WORK ORDER:
From the listing below, select every line where the word "imagem" appears.

[Opening WORKING DATA section]

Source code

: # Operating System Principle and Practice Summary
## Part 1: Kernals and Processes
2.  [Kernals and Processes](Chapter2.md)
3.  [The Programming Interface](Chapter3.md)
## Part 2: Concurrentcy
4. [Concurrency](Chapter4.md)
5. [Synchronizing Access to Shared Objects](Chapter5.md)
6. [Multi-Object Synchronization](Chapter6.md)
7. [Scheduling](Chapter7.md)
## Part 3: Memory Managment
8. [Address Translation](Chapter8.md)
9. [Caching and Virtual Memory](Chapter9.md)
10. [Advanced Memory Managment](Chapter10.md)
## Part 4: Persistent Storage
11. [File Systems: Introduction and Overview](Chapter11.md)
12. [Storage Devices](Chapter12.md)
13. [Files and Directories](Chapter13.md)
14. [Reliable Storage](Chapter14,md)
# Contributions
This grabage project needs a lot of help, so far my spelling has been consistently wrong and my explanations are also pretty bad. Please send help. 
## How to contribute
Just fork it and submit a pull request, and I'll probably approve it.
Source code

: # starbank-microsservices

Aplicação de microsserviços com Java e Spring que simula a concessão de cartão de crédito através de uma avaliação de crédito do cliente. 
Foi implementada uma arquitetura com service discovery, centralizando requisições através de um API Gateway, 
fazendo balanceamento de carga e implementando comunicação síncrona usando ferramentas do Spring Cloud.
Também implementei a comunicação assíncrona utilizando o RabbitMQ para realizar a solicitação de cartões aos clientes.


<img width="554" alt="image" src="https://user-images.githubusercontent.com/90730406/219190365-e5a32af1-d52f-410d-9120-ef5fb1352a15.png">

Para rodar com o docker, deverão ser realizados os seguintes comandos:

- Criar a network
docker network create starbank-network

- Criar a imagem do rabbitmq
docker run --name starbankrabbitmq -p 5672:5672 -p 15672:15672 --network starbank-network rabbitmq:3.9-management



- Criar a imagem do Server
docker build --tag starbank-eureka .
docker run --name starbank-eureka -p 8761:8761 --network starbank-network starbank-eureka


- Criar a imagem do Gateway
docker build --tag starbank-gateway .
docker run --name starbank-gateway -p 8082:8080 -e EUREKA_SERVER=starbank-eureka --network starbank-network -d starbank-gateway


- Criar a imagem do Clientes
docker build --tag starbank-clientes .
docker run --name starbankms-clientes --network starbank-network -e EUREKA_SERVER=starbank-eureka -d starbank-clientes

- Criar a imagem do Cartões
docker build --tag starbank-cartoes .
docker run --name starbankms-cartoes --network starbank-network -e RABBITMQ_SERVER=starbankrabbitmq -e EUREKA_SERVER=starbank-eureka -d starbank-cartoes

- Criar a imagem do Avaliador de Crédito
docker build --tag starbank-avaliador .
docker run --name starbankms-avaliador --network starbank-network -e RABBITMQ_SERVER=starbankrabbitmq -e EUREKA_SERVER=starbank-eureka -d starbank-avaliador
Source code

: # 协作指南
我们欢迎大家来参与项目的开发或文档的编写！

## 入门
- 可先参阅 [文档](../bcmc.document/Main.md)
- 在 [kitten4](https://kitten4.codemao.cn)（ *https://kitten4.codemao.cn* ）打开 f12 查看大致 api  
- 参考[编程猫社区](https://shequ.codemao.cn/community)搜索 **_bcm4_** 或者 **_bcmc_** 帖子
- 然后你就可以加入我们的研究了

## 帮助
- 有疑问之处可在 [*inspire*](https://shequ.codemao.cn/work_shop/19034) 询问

[Closing WORKING DATA section]

PROBLEM SOLUTION:
- Criar a imagem do rabbitmq
- Criar a imagem do Server
- Criar a imagem do Gateway
- Criar a imagem do Clientes
- Criar a imagem do Cartões
- Criar a imagem do Avaliador de Crédito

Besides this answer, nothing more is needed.